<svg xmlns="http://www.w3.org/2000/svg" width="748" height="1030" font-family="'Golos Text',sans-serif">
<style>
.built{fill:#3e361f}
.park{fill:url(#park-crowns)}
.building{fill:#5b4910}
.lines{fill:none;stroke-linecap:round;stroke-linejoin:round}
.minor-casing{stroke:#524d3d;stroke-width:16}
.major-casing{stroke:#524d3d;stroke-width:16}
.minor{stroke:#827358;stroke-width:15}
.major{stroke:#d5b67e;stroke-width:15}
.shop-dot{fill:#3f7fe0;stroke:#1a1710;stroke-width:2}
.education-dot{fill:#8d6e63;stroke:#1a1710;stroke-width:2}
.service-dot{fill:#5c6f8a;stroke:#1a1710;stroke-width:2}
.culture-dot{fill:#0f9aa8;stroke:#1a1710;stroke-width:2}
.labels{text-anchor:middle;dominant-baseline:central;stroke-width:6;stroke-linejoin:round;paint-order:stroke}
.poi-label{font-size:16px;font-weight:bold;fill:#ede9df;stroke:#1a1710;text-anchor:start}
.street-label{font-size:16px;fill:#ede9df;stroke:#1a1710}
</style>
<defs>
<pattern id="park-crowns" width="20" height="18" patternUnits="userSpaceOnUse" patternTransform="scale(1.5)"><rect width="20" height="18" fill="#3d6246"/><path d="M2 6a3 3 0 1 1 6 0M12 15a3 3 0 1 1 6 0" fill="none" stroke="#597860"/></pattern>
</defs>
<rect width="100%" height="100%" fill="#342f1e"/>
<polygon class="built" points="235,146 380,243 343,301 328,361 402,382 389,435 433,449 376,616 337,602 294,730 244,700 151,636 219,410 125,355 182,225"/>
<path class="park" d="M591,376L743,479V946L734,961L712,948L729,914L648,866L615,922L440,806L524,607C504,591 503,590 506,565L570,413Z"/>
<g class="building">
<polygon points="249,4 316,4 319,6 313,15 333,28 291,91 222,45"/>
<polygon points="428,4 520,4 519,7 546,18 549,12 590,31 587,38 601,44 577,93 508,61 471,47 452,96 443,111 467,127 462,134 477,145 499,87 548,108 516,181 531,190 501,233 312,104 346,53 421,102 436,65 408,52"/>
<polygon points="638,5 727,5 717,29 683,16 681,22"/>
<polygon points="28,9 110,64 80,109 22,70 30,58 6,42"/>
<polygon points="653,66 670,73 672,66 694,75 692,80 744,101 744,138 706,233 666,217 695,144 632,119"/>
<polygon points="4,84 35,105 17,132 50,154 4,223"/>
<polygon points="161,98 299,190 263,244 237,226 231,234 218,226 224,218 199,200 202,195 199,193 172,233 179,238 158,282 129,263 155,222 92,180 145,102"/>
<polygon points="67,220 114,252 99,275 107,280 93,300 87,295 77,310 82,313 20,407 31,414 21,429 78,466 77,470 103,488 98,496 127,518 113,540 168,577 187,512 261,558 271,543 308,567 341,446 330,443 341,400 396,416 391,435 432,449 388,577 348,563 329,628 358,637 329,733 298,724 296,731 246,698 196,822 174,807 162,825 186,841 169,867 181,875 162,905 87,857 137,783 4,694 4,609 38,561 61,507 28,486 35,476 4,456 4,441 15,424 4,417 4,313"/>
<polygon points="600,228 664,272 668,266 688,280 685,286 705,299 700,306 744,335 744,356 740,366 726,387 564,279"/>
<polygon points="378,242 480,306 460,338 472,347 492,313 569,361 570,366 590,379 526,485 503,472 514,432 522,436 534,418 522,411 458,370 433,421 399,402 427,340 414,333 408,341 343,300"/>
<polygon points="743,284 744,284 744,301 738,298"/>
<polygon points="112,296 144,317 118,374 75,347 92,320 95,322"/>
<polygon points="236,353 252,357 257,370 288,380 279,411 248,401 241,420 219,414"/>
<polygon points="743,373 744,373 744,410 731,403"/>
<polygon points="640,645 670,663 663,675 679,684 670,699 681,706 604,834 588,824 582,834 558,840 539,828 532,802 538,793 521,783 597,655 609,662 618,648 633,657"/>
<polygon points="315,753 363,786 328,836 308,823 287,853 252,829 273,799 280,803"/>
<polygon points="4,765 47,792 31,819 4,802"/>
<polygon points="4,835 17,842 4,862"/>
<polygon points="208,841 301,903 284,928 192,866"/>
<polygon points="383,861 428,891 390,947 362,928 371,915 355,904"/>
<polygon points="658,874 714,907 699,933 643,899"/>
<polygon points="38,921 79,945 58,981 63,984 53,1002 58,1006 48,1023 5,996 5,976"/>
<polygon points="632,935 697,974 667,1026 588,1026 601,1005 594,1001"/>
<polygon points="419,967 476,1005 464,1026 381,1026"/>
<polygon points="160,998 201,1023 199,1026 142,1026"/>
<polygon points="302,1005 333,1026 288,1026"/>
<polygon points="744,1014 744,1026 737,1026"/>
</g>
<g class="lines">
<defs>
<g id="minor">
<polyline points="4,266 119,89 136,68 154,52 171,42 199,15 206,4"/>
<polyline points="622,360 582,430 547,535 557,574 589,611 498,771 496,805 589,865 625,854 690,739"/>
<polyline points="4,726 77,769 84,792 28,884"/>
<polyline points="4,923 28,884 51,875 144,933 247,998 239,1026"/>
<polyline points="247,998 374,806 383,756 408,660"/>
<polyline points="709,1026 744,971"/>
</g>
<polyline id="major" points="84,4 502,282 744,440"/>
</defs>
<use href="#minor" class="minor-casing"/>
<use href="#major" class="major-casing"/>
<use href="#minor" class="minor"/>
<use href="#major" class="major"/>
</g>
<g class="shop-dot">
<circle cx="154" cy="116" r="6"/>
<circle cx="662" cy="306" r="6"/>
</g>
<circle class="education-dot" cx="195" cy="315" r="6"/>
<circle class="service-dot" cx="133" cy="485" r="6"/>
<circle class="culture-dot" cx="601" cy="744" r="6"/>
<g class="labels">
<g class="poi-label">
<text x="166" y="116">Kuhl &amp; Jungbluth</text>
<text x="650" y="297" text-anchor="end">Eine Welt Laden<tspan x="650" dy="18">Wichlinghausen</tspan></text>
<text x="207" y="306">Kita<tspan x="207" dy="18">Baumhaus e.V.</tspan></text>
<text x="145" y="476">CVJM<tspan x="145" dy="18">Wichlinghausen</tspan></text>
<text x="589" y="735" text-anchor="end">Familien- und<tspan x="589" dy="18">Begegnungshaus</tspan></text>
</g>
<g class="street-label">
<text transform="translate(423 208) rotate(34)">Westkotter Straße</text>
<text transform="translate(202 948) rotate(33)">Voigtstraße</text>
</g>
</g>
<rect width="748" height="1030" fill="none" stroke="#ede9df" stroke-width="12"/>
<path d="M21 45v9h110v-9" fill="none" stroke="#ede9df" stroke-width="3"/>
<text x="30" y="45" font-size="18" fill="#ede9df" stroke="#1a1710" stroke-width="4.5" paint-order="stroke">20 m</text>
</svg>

» **About this exercise**: Down to the last line, reproduce the entries above precisely.

» **Answer to this problem**:
<svg xmlns="http://www.w3.org/2000/svg" width="748" height="1030" font-family="'Golos Text',sans-serif">
<style>
.built{fill:#3e361f}
.park{fill:url(#park-crowns)}
.building{fill:#5b4910}
.lines{fill:none;stroke-linecap:round;stroke-linejoin:round}
.minor-casing{stroke:#524d3d;stroke-width:16}
.major-casing{stroke:#524d3d;stroke-width:16}
.minor{stroke:#827358;stroke-width:15}
.major{stroke:#d5b67e;stroke-width:15}
.shop-dot{fill:#3f7fe0;stroke:#1a1710;stroke-width:2}
.education-dot{fill:#8d6e63;stroke:#1a1710;stroke-width:2}
.service-dot{fill:#5c6f8a;stroke:#1a1710;stroke-width:2}
.culture-dot{fill:#0f9aa8;stroke:#1a1710;stroke-width:2}
.labels{text-anchor:middle;dominant-baseline:central;stroke-width:6;stroke-linejoin:round;paint-order:stroke}
.poi-label{font-size:16px;font-weight:bold;fill:#ede9df;stroke:#1a1710;text-anchor:start}
.street-label{font-size:16px;fill:#ede9df;stroke:#1a1710}
</style>
<defs>
<pattern id="park-crowns" width="20" height="18" patternUnits="userSpaceOnUse" patternTransform="scale(1.5)"><rect width="20" height="18" fill="#3d6246"/><path d="M2 6a3 3 0 1 1 6 0M12 15a3 3 0 1 1 6 0" fill="none" stroke="#597860"/></pattern>
</defs>
<rect width="100%" height="100%" fill="#342f1e"/>
<polygon class="built" points="235,146 380,243 343,301 328,361 402,382 389,435 433,449 376,616 337,602 294,730 244,700 151,636 219,410 125,355 182,225"/>
<path class="park" d="M591,376L743,479V946L734,961L712,948L729,914L648,866L615,922L440,806L524,607C504,591 503,590 506,565L570,413Z"/>
<g class="building">
<polygon points="249,4 316,4 319,6 313,15 333,28 291,91 222,45"/>
<polygon points="428,4 520,4 519,7 546,18 549,12 590,31 587,38 601,44 577,93 508,61 471,47 452,96 443,111 467,127 462,134 477,145 499,87 548,108 516,181 531,190 501,233 312,104 346,53 421,102 436,65 408,52"/>
<polygon points="638,5 727,5 717,29 683,16 681,22"/>
<polygon points="28,9 110,64 80,109 22,70 30,58 6,42"/>
<polygon points="653,66 670,73 672,66 694,75 692,80 744,101 744,138 706,233 666,217 695,144 632,119"/>
<polygon points="4,84 35,105 17,132 50,154 4,223"/>
<polygon points="161,98 299,190 263,244 237,226 231,234 218,226 224,218 199,200 202,195 199,193 172,233 179,238 158,282 129,263 155,222 92,180 145,102"/>
<polygon points="67,220 114,252 99,275 107,280 93,300 87,295 77,310 82,313 20,407 31,414 21,429 78,466 77,470 103,488 98,496 127,518 113,540 168,577 187,512 261,558 271,543 308,567 341,446 330,443 341,400 396,416 391,435 432,449 388,577 348,563 329,628 358,637 329,733 298,724 296,731 246,698 196,822 174,807 162,825 186,841 169,867 181,875 162,905 87,857 137,783 4,694 4,609 38,561 61,507 28,486 35,476 4,456 4,441 15,424 4,417 4,313"/>
<polygon points="600,228 664,272 668,266 688,280 685,286 705,299 700,306 744,335 744,356 740,366 726,387 564,279"/>
<polygon points="378,242 480,306 460,338 472,347 492,313 569,361 570,366 590,379 526,485 503,472 514,432 522,436 534,418 522,411 458,370 433,421 399,402 427,340 414,333 408,341 343,300"/>
<polygon points="743,284 744,284 744,301 738,298"/>
<polygon points="112,296 144,317 118,374 75,347 92,320 95,322"/>
<polygon points="236,353 252,357 257,370 288,380 279,411 248,401 241,420 219,414"/>
<polygon points="743,373 744,373 744,410 731,403"/>
<polygon points="640,645 670,663 663,675 679,684 670,699 681,706 604,834 588,824 582,834 558,840 539,828 532,802 538,793 521,783 597,655 609,662 618,648 633,657"/>
<polygon points="315,753 363,786 328,836 308,823 287,853 252,829 273,799 280,803"/>
<polygon points="4,765 47,792 31,819 4,802"/>
<polygon points="4,835 17,842 4,862"/>
<polygon points="208,841 301,903 284,928 192,866"/>
<polygon points="383,861 428,891 390,947 362,928 371,915 355,904"/>
<polygon points="658,874 714,907 699,933 643,899"/>
<polygon points="38,921 79,945 58,981 63,984 53,1002 58,1006 48,1023 5,996 5,976"/>
<polygon points="632,935 697,974 667,1026 588,1026 601,1005 594,1001"/>
<polygon points="419,967 476,1005 464,1026 381,1026"/>
<polygon points="160,998 201,1023 199,1026 142,1026"/>
<polygon points="302,1005 333,1026 288,1026"/>
<polygon points="744,1014 744,1026 737,1026"/>
</g>
<g class="lines">
<defs>
<g id="minor">
<polyline points="4,266 119,89 136,68 154,52 171,42 199,15 206,4"/>
<polyline points="622,360 582,430 547,535 557,574 589,611 498,771 496,805 589,865 625,854 690,739"/>
<polyline points="4,726 77,769 84,792 28,884"/>
<polyline points="4,923 28,884 51,875 144,933 247,998 239,1026"/>
<polyline points="247,998 374,806 383,756 408,660"/>
<polyline points="709,1026 744,971"/>
</g>
<polyline id="major" points="84,4 502,282 744,440"/>
</defs>
<use href="#minor" class="minor-casing"/>
<use href="#major" class="major-casing"/>
<use href="#minor" class="minor"/>
<use href="#major" class="major"/>
</g>
<g class="shop-dot">
<circle cx="154" cy="116" r="6"/>
<circle cx="662" cy="306" r="6"/>
</g>
<circle class="education-dot" cx="195" cy="315" r="6"/>
<circle class="service-dot" cx="133" cy="485" r="6"/>
<circle class="culture-dot" cx="601" cy="744" r="6"/>
<g class="labels">
<g class="poi-label">
<text x="166" y="116">Kuhl &amp; Jungbluth</text>
<text x="650" y="297" text-anchor="end">Eine Welt Laden<tspan x="650" dy="18">Wichlinghausen</tspan></text>
<text x="207" y="306">Kita<tspan x="207" dy="18">Baumhaus e.V.</tspan></text>
<text x="145" y="476">CVJM<tspan x="145" dy="18">Wichlinghausen</tspan></text>
<text x="589" y="735" text-anchor="end">Familien- und<tspan x="589" dy="18">Begegnungshaus</tspan></text>
</g>
<g class="street-label">
<text transform="translate(423 208) rotate(34)">Westkotter Straße</text>
<text transform="translate(202 948) rotate(33)">Voigtstraße</text>
</g>
</g>
<rect width="748" height="1030" fill="none" stroke="#ede9df" stroke-width="12"/>
<path d="M21 45v9h110v-9" fill="none" stroke="#ede9df" stroke-width="3"/>
<text x="30" y="45" font-size="18" fill="#ede9df" stroke="#1a1710" stroke-width="4.5" paint-order="stroke">20 m</text>
</svg>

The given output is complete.